Prompt:
Rewrite the material below with "collection date" replaced by "date collected" everywhere it occurs, leaving all other text unchanged. Leave the pictures out.

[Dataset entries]
■ ■ ■ ■ ■ ■ ■

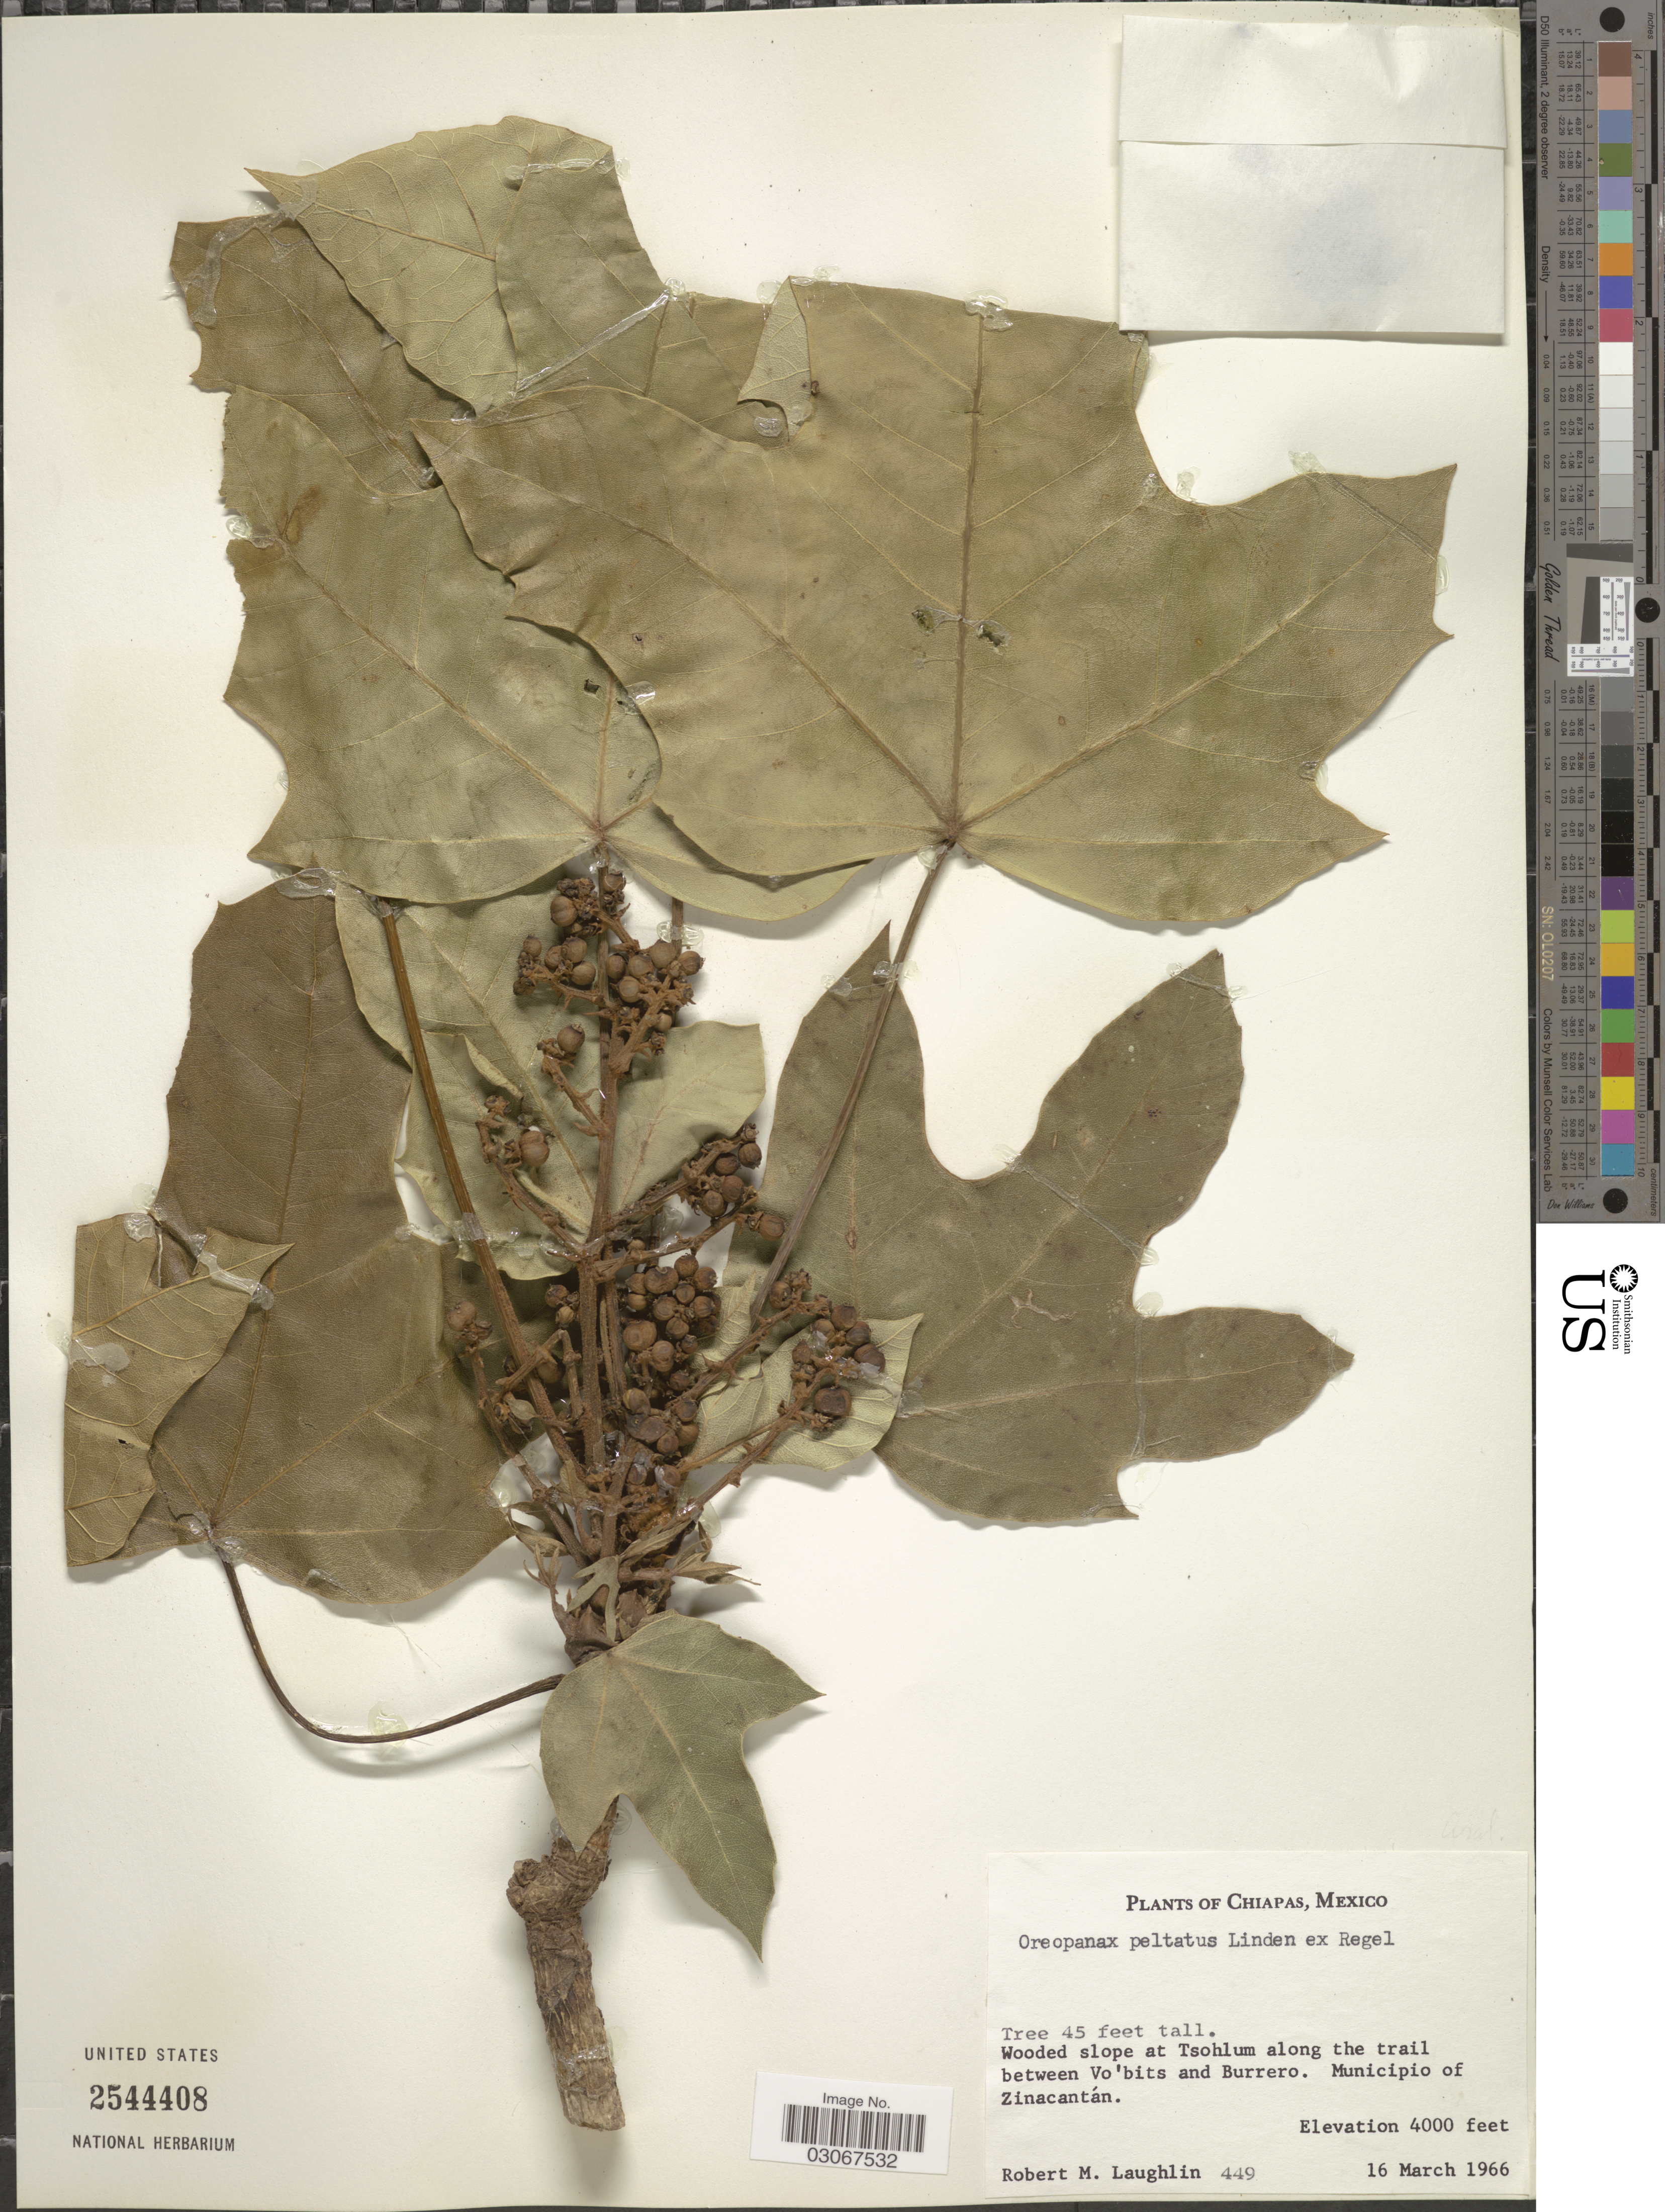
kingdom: Plantae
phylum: Tracheophyta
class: Magnoliopsida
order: Apiales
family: Araliaceae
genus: Oreopanax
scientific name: Oreopanax peltatus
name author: Linden ex Regel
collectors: R. M. Laughlin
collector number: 449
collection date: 1966-03-16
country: Mexico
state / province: Chiapas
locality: Wooded slope at Tsohlum along the trail between Vo'bits and Burrero. Municipio of Zinacantán.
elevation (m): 1219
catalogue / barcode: US 2544408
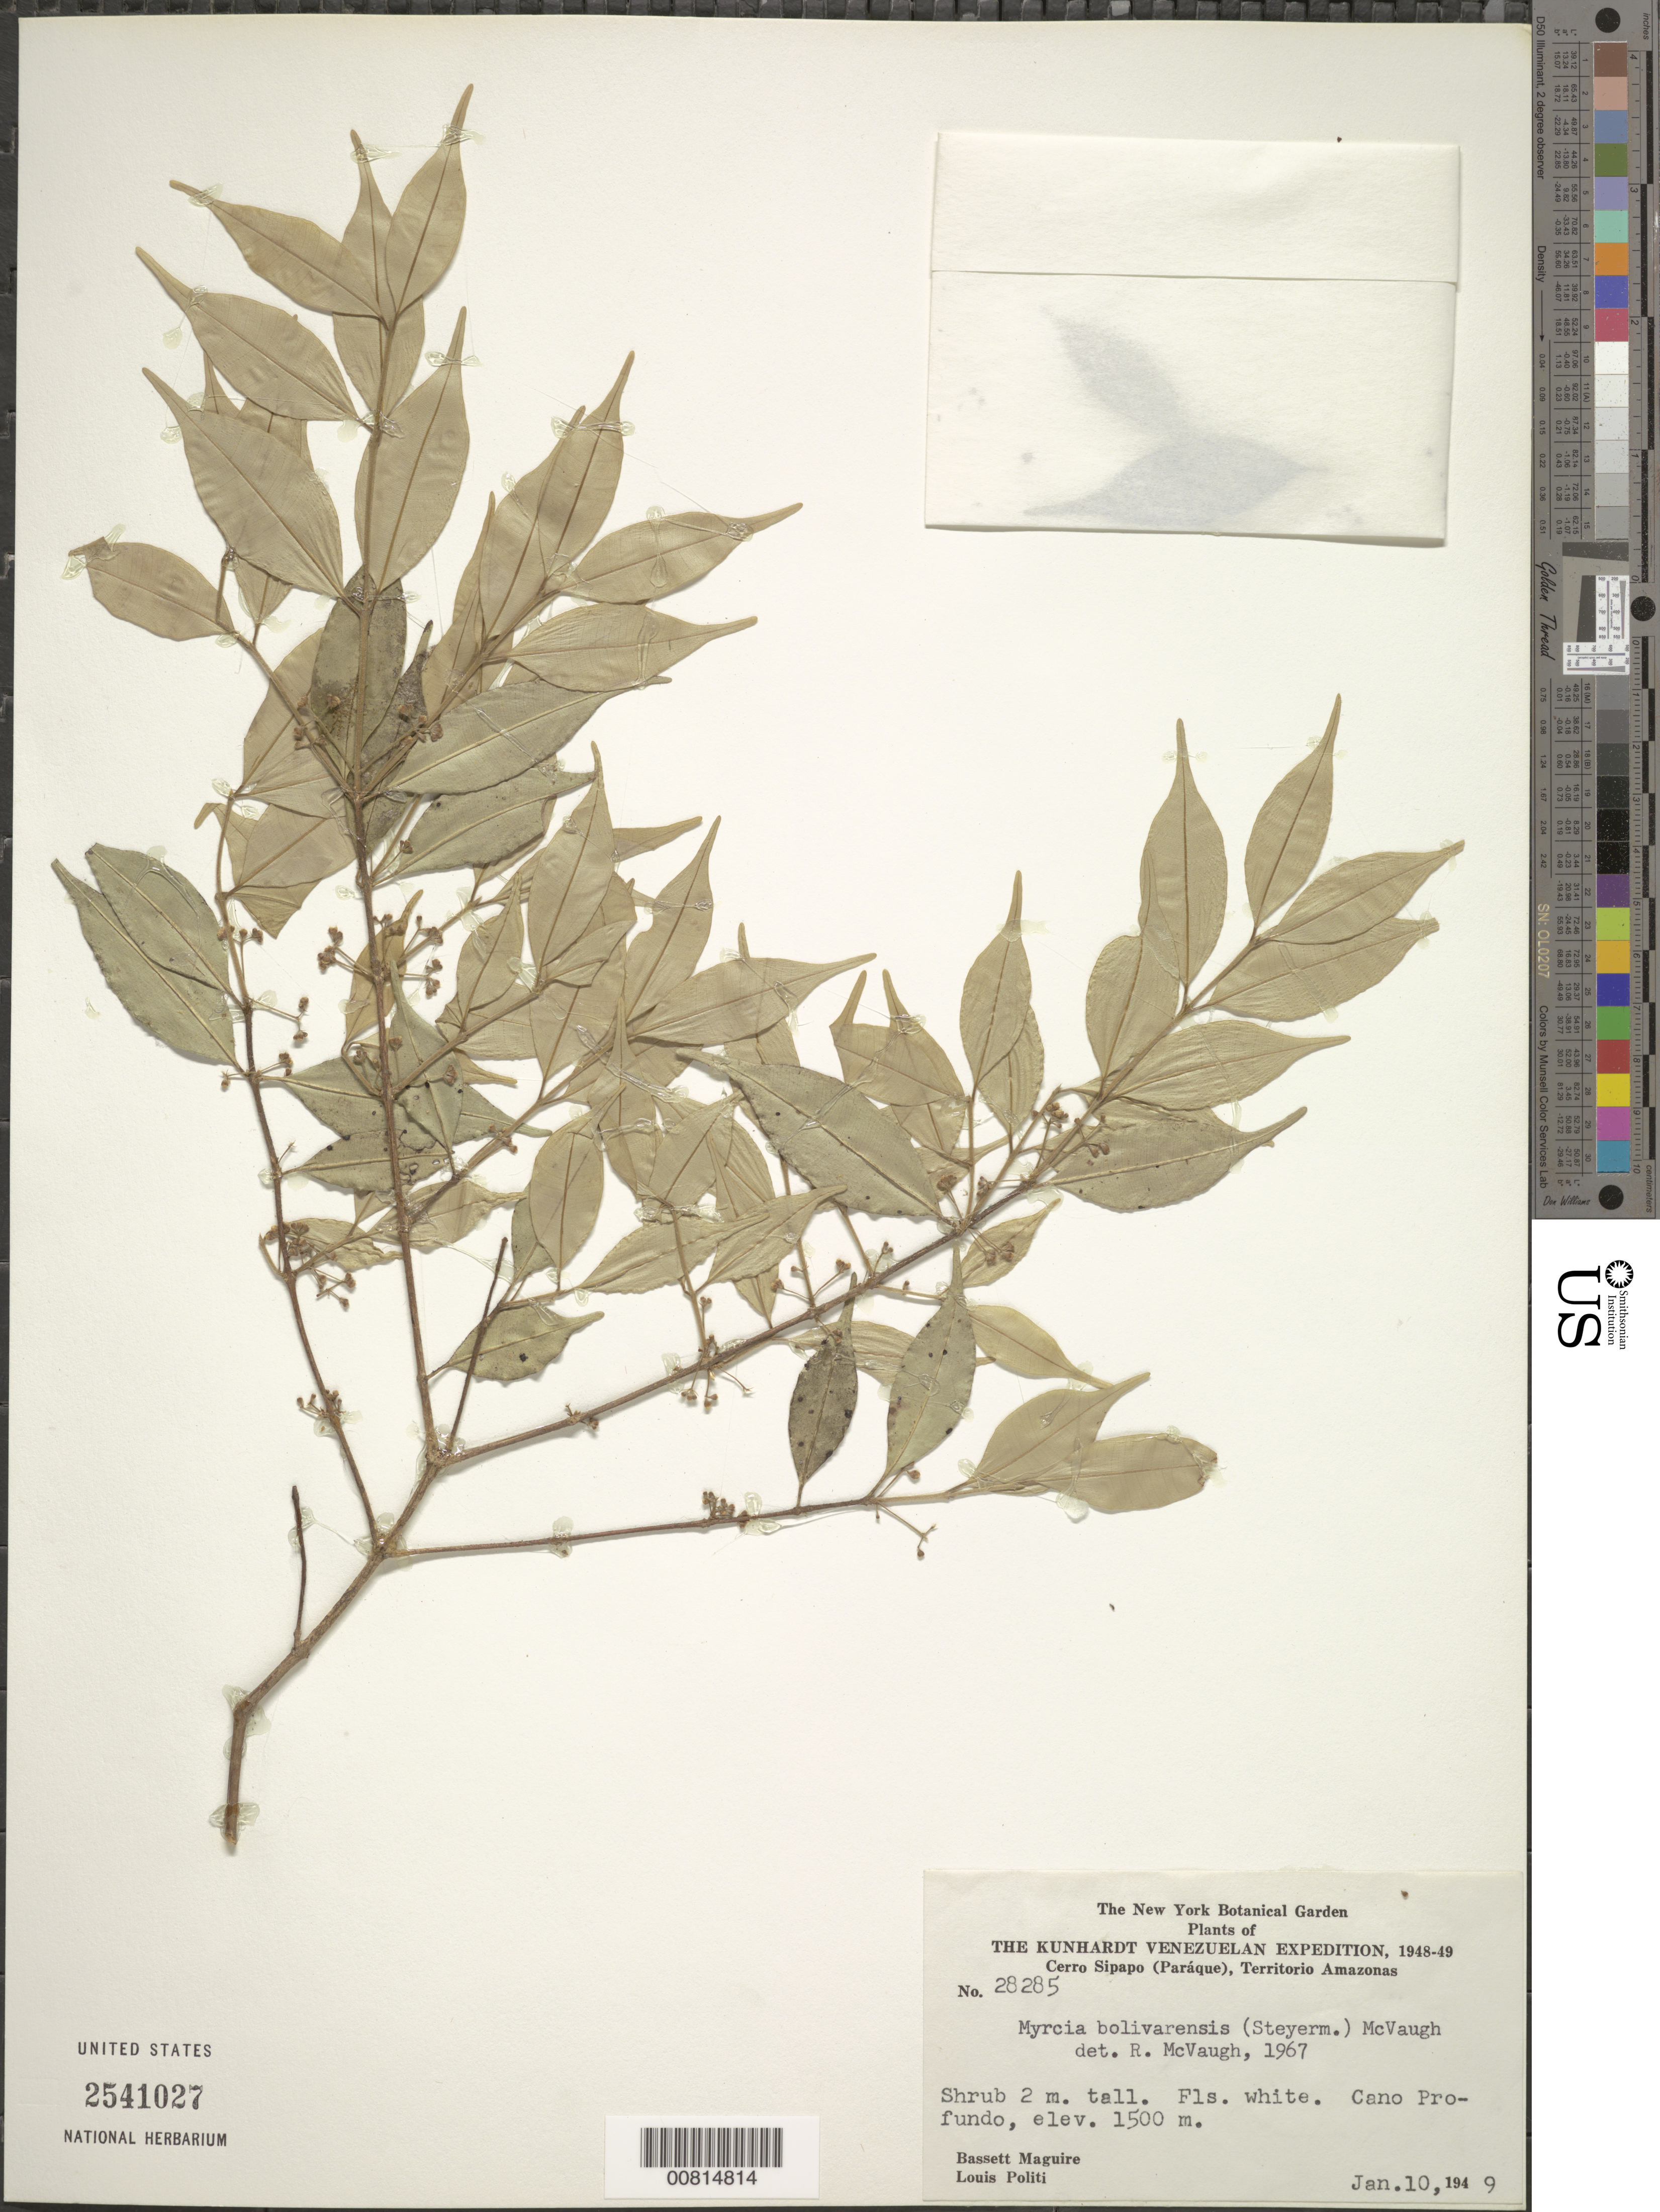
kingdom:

■ ■ ■ ■ ■ ■ ■

Written solution:
kingdom: Plantae
phylum: Tracheophyta
class: Magnoliopsida
order: Apiales
family: Araliaceae
genus: Oreopanax
scientific name: Oreopanax peltatus
name author: Linden ex Regel
collectors: R. M. Laughlin
collector number: 449
date collected: 1966-03-16
country: Mexico
state / province: Chiapas
locality: Wooded slope at Tsohlum along the trail between Vo'bits and Burrero. Municipio of Zinacantán.
elevation (m): 1219
catalogue / barcode: US 2544408
kingdom:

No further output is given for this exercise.